**PASSAGE GIVEN**
Drew Goddard is no stranger to turning genre convention on its head. He’s worked on Buffy and Lost, he wrote Cloverfield, and delighted many a horror fan with his directing debut, The Cabin in the Woods. For only his second feature as writer / director, he takes on film noir, cold war paranoia and American social history in a film with the kind of twists that keep you screaming at the screen in surprise.
It’s 1969, ten years after a prologue robbery gone wrong. The El Royale, a Lake Tahoe hotel split right down the middle between Utah and California, has seen its glory days come and go and, where once were glamorous film stars, there are now just four strangers, four American archetypes, each looking for a room. But the night will reveal secrets about these people, secrets as big as the ones the hotel itself is hiding.

**AIM 1**
Copy the review from "It’s 1969, ten" to "itself is hiding.", switching "hotel" to "inn".
**AIM 2**
According to the review, which two states does the El Royale sit between?
The lines after this point are separate material with no connection to the review.

**DATA SEGMENT**
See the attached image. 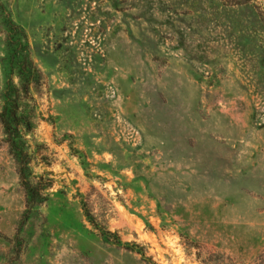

**WORKED ANSWER 1**
It’s 1969, ten years after a prologue robbery gone wrong. The El Royale, a Lake Tahoe inn split right down the middle between Utah and California, has seen its glory days come and go and, where once were glamorous film stars, there are now just four strangers, four American archetypes, each looking for a room. But the night will reveal secrets about these people, secrets as big as the ones the inn itself is hiding.

**WORKED ANSWER 2**
Utah and California.